[Request]: Look below for the line containing "na pojedinih proizvoda"; from there through the line containing "работы предпринимателя: планшет-терминал, доступ", both lines included, please set down each line exactly and nothing else.

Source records
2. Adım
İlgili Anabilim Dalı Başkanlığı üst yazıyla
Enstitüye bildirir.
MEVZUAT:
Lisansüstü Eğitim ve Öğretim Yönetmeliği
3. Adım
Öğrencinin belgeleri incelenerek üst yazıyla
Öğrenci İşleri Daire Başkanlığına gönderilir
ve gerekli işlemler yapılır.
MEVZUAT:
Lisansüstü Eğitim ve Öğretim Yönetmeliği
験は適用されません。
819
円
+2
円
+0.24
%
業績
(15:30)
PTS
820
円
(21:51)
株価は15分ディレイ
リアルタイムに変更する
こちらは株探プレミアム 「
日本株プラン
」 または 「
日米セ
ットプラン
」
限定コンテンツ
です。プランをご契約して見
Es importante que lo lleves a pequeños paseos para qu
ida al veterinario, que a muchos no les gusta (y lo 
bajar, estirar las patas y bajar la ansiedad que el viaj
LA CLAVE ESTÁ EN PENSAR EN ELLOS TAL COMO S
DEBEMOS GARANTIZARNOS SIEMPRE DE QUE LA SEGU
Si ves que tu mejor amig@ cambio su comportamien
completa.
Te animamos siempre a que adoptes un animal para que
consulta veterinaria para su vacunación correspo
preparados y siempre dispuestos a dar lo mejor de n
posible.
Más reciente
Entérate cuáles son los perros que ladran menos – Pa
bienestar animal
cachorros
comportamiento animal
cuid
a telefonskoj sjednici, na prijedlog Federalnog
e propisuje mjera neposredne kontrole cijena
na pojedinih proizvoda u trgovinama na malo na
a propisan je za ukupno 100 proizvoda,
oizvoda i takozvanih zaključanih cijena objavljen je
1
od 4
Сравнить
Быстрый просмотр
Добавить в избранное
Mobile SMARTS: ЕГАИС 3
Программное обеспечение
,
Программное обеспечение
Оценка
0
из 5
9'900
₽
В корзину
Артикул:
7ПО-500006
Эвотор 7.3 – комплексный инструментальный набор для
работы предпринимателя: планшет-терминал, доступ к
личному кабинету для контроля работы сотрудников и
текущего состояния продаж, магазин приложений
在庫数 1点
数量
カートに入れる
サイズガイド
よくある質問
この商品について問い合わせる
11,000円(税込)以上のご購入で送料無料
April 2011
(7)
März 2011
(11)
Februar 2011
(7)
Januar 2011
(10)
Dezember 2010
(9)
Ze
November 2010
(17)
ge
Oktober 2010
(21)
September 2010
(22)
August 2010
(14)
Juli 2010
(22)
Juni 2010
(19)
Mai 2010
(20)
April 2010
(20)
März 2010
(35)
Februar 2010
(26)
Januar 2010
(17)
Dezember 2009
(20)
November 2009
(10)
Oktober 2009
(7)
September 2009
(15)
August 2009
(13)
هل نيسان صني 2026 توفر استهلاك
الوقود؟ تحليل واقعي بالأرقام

[Task result]:
na pojedinih proizvoda u trgovinama na malo na
a propisan je za ukupno 100 proizvoda,
oizvoda i takozvanih zaključanih cijena objavljen je
1
od 4
Сравнить
Быстрый просмотр
Добавить в избранное
Mobile SMARTS: ЕГАИС 3
Программное обеспечение
,
Программное обеспечение
Оценка
0
из 5
9'900
₽
В корзину
Артикул:
7ПО-500006
Эвотор 7.3 – комплексный инструментальный набор для
работы предпринимателя: планшет-терминал, доступ к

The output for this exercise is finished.